Work request: The records below must be repeated exactly, but without their pictures.

*** Opening Given records ***

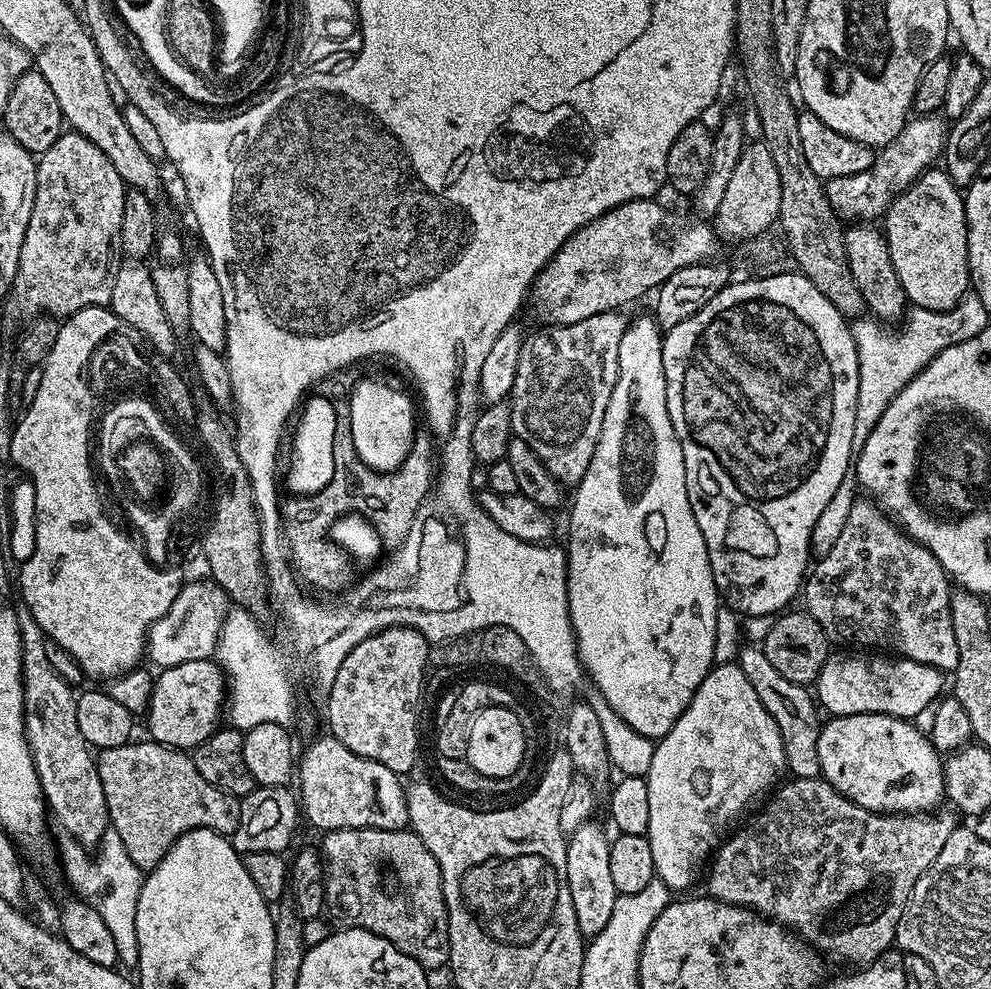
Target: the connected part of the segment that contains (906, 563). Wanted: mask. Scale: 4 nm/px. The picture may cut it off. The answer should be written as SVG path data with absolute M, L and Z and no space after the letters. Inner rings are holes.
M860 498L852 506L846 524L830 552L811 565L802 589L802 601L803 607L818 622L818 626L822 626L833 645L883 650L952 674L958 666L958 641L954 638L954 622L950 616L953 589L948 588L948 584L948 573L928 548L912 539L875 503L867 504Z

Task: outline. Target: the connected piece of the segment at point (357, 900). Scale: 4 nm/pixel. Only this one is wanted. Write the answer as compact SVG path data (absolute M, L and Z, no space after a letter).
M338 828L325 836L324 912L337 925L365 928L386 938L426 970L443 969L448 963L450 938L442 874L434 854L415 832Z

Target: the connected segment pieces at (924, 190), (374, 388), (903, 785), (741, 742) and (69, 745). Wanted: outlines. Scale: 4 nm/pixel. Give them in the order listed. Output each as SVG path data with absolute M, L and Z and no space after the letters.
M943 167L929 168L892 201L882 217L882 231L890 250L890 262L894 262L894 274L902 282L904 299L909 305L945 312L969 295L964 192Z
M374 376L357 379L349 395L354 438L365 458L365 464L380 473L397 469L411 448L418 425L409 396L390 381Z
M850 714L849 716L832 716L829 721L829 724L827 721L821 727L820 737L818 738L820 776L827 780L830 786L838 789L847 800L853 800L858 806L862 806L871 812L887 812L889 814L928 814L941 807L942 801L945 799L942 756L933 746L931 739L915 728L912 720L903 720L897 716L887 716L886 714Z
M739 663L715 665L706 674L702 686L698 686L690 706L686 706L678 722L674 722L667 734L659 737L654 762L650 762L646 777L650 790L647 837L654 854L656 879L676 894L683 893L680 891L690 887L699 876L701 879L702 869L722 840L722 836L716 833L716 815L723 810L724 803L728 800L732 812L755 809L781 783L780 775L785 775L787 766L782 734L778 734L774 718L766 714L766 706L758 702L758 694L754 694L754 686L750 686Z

*** Closing Given records ***

Solved problem:
Target: the connected part of the segment that contains (906, 563). Wanted: mask. Scale: 4 nm/px. The picture may cut it off. The answer should be written as SVG path data with absolute M, L and Z and no space after the letters. Inner rings are holes.
M860 498L852 506L846 524L830 552L811 565L802 589L802 601L803 607L818 622L818 626L822 626L833 645L883 650L952 674L958 666L958 641L954 638L954 622L950 616L953 589L948 588L948 584L948 573L928 548L912 539L875 503L867 504Z

Task: outline. Target: the connected piece of the segment at point (357, 900). Scale: 4 nm/pixel. Only this one is wanted. Write the answer as compact SVG path data (absolute M, L and Z, no space after a letter).
M338 828L325 836L324 912L337 925L365 928L386 938L426 970L443 969L448 963L450 938L442 874L434 854L415 832Z

Target: the connected segment pieces at (924, 190), (374, 388), (903, 785), (741, 742) and (69, 745). Wanted: outlines. Scale: 4 nm/pixel. Give them in the order listed. Output each as SVG path data with absolute M, L and Z and no space after the letters.
M943 167L929 168L892 201L882 217L882 231L890 250L890 262L894 262L894 274L902 282L904 299L909 305L945 312L969 295L964 192Z
M374 376L357 379L349 395L354 438L365 458L365 464L380 473L397 469L411 448L418 425L409 396L390 381Z
M850 714L849 716L832 716L829 721L829 724L827 721L821 727L820 737L818 738L820 776L827 780L830 786L838 789L847 800L853 800L858 806L862 806L871 812L887 812L889 814L928 814L941 807L942 801L945 799L942 756L933 746L931 739L915 728L912 720L903 720L897 716L887 716L886 714Z
M739 663L715 665L706 674L702 686L698 686L690 706L686 706L678 722L674 722L667 734L659 737L654 762L650 762L646 777L650 790L647 837L654 854L656 879L676 894L683 893L680 891L690 887L699 876L701 879L702 869L722 840L722 836L716 833L716 815L723 810L724 803L728 800L732 812L755 809L781 783L780 775L785 775L787 766L782 734L778 734L774 718L766 714L766 706L758 702L758 694L754 694L754 686L750 686Z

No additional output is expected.